Which is why it is confounding that the authors shy away from more pointedly calling out the hypocrisy of governments and corporations and all manners of institutions that immediately took the knee, vigorously condemned Chauvin, and pledged their allegiance to anti-racism, not because it was just but because it suited them. The authors know this, and yet a good portion of this book is spent on the Chauvin trial and the theatrics of the aftermath of the killing, as if all the superficial changes in the world will prevent future tragedies of this nature.
Perhaps I am transferring my disappointment with America onto Samuels and Olorunnipa. Perhaps I am unfairly asking them to do more than bear witness. I imagine they would say, in their defense, that putting America on trial for the death of George Floyd is an impossibility, and beyond the scope of this book. Fair enough, but deep down I know, many of us know, that even with Chauvin in prison, justice has not been fully served. Those entities that created the conditions for Floyd’s death carry on. They thrive. Their next victim awaits.
This, perhaps, was why at the end of reading this book, I felt nothing but a deep exasperation. An exasperation not unlike what I experienced after reading Nathan McCall’s Makes Me Wanna Holler, and Jeff Hobbs’s The Short and Tragic Life of Robert Peace, similarly outstanding books that chronicle the plight of modern-day African American men.
Such accounts are even more imperative these days, because, despite all the Black Lives Matter bumper stickers on our cars and signs stuck into our yards, despite all our self-professed “wokeness,” these authors know that millions of George Floyds still live among us and we as a nation do not care enough whether they live or die.

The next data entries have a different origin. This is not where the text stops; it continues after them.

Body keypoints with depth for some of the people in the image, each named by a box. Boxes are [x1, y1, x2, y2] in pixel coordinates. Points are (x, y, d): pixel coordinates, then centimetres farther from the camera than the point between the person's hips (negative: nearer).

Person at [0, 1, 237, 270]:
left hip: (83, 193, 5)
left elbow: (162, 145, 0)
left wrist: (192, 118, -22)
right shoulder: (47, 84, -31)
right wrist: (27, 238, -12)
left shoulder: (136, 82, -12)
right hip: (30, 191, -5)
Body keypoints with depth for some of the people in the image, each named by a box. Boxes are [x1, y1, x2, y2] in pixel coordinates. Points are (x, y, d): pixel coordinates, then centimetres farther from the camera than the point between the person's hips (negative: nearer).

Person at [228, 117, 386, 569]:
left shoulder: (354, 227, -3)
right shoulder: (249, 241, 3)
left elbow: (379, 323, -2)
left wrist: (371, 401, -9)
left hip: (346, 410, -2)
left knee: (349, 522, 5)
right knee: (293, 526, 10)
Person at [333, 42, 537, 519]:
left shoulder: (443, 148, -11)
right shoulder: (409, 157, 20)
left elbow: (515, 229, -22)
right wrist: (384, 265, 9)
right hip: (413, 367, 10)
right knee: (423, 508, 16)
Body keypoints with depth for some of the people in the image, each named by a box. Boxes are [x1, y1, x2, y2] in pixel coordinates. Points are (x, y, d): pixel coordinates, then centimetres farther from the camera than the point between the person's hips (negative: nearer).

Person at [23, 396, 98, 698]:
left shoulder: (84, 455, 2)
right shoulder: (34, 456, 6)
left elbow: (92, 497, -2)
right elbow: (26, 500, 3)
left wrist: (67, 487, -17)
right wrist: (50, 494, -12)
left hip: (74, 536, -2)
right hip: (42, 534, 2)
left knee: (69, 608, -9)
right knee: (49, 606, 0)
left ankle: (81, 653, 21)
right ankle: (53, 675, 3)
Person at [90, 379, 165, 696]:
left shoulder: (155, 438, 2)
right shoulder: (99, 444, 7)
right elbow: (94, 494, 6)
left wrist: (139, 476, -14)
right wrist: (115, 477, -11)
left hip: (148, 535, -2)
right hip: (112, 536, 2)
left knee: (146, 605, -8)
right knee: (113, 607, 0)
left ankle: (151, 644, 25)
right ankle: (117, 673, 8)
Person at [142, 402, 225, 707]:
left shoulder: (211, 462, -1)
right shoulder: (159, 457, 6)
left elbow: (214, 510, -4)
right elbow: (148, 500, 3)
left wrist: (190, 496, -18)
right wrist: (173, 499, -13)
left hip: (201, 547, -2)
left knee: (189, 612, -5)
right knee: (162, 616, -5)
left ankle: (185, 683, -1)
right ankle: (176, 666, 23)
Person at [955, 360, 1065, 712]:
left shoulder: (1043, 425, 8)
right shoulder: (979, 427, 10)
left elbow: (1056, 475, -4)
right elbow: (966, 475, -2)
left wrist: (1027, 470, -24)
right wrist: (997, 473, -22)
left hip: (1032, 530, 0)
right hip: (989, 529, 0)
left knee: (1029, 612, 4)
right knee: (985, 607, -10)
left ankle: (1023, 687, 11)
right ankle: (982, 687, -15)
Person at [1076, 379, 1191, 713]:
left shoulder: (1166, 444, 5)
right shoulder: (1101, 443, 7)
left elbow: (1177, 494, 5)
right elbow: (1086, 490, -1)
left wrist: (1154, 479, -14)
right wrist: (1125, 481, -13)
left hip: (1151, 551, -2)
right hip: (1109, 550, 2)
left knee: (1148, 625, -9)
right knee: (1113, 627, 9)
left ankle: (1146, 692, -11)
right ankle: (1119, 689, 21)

But what good is cynicism? George Floyd, as presented by Samuels and Olorunnipa, was a man of tremendous hope. Notwithstanding the many millstones this country threw around his neck, he continued to believe that he would overcome. It was always absurd to imagine that Floyd’s killing would somehow lead to the end of systematic racism—certainly Kamala Harris’s assertion, as Samuels and Olorunnipa characterize it, that Floyd’s death “could allow the country to sing a new song when it came to racial justice” seems laughably naive just two years later. But the portrait that remains is of a man who encouraged others to never give up, a man who would have urged us to never stop fighting for a more just America and to never stop believing that there shall surely come a day when stories like his will no longer need to be told.